### TEXTO DE REFERENCIA
Las
historietas de cómic nos han marcado la infancia a muchos de nosotros. Sin embargo, la tendencia actual es la sustitución del papel por el
multimedia y, como consecuencia, el tiempo que antes pasábamos leyendo
tebeos y cómics ha sido sustituido por los
videojuegos y el entretenimiento en
Internet. Pero, ¿qué se pierden los jóvenes hoy en día?
En los noventa el sector entró en una profunda
crisis, motivada también por la subida del precio del papel y por la proliferación de otras formas de
entretenimiento juvenil.

Actualmente, la mayoría de los cómics que se venden y leen en el mundo se pueden encontrar casi de forma exclusiva en las
tiendas especializadas y, en muchos casos, es visto por los jóvenes como un pasatiempo extraño,
anticuado y que les provoca un sopor y un aburrimiento fuera de lo normal.
Mafalda, Tintín, Mortadela y Filemón o Zipi y Zape han sido relegados a un puesto marcado por la nostalgia de los más mayores o por el gusto por lo retro de los más jóvenes. Y es esta última razón la que ha hecho que en los últimos años haya un
pequeño repunte en las cifras de ventas, pero ¿se puede vivir del cómic? La respuesta es clara para los expertos: negativo.
Ciudades como
Barcelona, España, crean
ferias y convenciones dedicadas a este noble arte, pero parece no ser suficiente para repuntar del todo este negocio. En
España los creadores no tienen mucho futuro y, en caso de conseguir el éxito fuera de sus fronteras, son reconocidos por el hecho de que otras naciones los consideren personajes importantes en esta escena. Pero, básicamente,
aquí nadie apuesta un duro por un proyecto así.

Elementos guardados:
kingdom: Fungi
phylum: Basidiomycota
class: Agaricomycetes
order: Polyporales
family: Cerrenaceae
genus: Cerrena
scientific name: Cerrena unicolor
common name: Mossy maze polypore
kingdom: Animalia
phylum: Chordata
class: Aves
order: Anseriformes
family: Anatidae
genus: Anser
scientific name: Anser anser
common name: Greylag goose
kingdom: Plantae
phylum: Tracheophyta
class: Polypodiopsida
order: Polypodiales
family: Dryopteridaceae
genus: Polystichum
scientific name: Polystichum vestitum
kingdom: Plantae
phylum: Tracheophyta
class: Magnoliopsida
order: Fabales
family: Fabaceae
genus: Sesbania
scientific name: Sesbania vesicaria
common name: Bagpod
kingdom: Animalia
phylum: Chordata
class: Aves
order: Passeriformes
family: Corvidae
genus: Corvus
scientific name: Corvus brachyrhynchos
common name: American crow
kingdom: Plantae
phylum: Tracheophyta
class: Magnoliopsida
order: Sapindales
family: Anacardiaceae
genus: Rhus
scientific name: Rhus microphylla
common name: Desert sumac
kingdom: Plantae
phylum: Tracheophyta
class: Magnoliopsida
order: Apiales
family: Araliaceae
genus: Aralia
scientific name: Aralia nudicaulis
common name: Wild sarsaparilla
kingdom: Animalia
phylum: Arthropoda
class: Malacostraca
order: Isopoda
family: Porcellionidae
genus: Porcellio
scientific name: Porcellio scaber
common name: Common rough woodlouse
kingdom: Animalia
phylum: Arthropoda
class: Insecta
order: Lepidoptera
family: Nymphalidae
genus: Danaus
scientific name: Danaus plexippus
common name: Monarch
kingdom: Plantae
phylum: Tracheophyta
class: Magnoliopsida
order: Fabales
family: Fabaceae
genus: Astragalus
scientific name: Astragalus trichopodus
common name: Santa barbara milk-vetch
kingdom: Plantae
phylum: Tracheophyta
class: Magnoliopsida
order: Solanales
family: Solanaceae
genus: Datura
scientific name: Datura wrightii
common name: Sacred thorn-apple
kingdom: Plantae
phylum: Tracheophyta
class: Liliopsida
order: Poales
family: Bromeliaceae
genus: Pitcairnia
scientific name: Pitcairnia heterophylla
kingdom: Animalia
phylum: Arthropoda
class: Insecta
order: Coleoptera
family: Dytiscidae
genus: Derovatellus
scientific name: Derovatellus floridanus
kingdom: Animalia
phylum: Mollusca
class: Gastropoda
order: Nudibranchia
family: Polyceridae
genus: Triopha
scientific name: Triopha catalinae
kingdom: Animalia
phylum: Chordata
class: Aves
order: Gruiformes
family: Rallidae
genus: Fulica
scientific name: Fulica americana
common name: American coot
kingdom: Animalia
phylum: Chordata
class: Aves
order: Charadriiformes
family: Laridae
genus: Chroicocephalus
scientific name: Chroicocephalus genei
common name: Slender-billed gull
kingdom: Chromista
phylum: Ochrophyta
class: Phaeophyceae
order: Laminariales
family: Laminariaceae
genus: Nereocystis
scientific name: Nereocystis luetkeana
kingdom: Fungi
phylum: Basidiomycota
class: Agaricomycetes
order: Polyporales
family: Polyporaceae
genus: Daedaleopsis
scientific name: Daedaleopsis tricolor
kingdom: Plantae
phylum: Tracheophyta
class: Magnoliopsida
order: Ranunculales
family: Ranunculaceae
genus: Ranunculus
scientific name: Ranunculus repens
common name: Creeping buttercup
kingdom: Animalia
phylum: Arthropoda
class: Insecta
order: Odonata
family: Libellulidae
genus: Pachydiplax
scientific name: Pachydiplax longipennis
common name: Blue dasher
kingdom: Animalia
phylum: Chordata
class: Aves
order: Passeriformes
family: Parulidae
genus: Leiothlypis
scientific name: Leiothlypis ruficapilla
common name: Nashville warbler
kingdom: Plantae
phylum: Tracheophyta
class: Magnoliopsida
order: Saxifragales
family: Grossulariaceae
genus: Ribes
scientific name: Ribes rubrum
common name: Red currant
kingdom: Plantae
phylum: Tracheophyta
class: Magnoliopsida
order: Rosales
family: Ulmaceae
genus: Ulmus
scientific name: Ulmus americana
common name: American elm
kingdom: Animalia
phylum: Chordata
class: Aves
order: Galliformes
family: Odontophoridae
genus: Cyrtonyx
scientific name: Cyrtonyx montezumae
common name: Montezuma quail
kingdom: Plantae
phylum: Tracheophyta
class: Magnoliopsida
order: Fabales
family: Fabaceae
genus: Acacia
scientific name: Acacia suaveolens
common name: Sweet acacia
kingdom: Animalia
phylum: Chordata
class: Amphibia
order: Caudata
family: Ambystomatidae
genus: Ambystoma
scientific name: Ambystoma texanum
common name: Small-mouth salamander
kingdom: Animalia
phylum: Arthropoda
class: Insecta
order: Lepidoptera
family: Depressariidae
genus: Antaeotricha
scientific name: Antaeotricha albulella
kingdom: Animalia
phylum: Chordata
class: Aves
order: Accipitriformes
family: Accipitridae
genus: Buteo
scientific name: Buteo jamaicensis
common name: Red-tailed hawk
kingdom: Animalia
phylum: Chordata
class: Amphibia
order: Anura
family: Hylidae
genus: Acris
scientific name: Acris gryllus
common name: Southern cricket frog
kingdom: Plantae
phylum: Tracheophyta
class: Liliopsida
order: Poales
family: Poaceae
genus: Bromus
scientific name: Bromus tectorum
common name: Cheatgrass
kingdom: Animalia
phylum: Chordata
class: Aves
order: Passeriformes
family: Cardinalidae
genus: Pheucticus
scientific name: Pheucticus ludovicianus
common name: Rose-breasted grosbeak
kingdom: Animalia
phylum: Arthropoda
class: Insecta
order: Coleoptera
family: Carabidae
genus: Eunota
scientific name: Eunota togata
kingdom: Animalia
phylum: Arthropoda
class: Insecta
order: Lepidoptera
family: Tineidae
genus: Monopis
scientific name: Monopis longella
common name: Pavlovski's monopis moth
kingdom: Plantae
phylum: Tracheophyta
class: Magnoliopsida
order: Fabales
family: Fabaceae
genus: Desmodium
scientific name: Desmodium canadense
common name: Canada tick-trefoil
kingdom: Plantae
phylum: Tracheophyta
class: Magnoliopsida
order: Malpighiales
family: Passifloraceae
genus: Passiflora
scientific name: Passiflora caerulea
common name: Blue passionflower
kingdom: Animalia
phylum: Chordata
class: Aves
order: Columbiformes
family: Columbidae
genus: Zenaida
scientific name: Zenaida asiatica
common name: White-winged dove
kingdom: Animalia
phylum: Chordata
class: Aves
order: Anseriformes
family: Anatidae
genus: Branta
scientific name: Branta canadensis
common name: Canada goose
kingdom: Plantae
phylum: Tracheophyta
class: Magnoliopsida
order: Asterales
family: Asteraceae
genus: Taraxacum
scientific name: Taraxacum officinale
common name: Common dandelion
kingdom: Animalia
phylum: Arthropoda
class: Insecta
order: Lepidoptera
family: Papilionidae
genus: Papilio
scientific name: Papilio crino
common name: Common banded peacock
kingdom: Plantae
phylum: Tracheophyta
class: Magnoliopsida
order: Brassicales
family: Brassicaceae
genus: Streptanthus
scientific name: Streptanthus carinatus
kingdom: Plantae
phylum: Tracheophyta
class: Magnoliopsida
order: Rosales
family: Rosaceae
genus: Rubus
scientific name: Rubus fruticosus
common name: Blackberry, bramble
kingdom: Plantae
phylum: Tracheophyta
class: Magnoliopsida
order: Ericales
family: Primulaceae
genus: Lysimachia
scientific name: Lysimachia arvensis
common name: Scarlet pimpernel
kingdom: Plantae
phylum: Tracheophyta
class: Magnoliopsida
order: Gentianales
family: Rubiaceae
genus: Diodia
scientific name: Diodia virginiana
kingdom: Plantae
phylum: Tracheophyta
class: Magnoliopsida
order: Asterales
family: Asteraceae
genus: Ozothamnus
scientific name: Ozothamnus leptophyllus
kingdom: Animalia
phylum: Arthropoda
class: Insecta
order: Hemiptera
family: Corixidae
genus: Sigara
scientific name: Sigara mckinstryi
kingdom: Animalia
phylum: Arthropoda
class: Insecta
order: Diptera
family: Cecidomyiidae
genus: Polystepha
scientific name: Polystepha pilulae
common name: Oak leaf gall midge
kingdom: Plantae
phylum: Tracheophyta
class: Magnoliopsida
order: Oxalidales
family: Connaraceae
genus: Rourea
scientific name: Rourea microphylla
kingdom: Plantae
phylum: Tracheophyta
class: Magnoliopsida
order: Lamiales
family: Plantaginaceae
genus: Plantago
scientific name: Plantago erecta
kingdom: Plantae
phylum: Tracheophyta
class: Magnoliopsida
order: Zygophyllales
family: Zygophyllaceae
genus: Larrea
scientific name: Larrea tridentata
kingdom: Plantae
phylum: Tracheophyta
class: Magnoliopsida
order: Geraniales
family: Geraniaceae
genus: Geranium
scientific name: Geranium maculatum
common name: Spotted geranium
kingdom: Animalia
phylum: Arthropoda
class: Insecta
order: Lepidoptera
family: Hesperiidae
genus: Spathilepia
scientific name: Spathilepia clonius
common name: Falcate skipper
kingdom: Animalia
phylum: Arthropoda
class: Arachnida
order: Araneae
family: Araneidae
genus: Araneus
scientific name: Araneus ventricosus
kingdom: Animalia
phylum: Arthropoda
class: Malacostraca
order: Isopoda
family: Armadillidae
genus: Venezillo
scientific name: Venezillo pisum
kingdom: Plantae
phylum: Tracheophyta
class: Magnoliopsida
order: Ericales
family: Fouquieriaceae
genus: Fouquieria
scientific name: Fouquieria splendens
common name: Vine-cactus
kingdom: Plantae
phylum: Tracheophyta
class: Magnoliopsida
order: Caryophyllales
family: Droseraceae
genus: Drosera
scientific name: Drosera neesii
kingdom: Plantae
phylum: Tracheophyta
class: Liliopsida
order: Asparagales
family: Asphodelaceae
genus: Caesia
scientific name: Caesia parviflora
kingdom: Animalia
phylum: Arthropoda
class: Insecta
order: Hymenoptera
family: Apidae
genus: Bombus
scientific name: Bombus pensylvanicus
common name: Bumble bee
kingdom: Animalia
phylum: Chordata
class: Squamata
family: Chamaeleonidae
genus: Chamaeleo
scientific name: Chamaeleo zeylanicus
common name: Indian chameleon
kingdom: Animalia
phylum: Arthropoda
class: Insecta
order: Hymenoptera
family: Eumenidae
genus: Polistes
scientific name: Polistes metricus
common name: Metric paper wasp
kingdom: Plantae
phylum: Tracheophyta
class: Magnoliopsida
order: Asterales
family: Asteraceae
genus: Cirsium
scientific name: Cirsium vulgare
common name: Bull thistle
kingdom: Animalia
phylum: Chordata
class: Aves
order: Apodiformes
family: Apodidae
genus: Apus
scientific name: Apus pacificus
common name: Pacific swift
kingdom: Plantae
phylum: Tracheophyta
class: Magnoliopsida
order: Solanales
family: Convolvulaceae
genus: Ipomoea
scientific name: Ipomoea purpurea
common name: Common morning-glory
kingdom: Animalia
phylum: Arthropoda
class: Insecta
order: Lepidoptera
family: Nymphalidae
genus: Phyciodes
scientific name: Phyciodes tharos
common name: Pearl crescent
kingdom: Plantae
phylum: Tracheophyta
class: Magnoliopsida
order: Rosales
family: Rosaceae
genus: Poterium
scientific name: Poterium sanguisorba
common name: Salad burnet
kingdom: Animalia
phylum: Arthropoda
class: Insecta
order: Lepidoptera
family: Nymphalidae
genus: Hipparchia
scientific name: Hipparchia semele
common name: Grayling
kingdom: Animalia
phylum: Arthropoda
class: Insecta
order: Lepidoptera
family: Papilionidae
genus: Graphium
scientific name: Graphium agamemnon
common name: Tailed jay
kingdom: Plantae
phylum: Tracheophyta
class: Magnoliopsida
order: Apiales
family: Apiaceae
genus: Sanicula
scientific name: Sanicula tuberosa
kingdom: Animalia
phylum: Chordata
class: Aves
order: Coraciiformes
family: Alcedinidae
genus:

### TAREAS Y EJERCICIOS
• a. Enumera los personajes o historietas de cómic que nombra el texto sobre los cómics.
• b. Según el texto sobre los cómics, ¿qué responden los expertos a la pregunta de si se puede vivir del cómic?
Responde basándote únicamente en el texto de referencia.

### RESULTADOS
• a. Mafalda, Tintín, Mortadela y Filemón, Zipi y Zape

• b. Su respuesta es clara: negativo.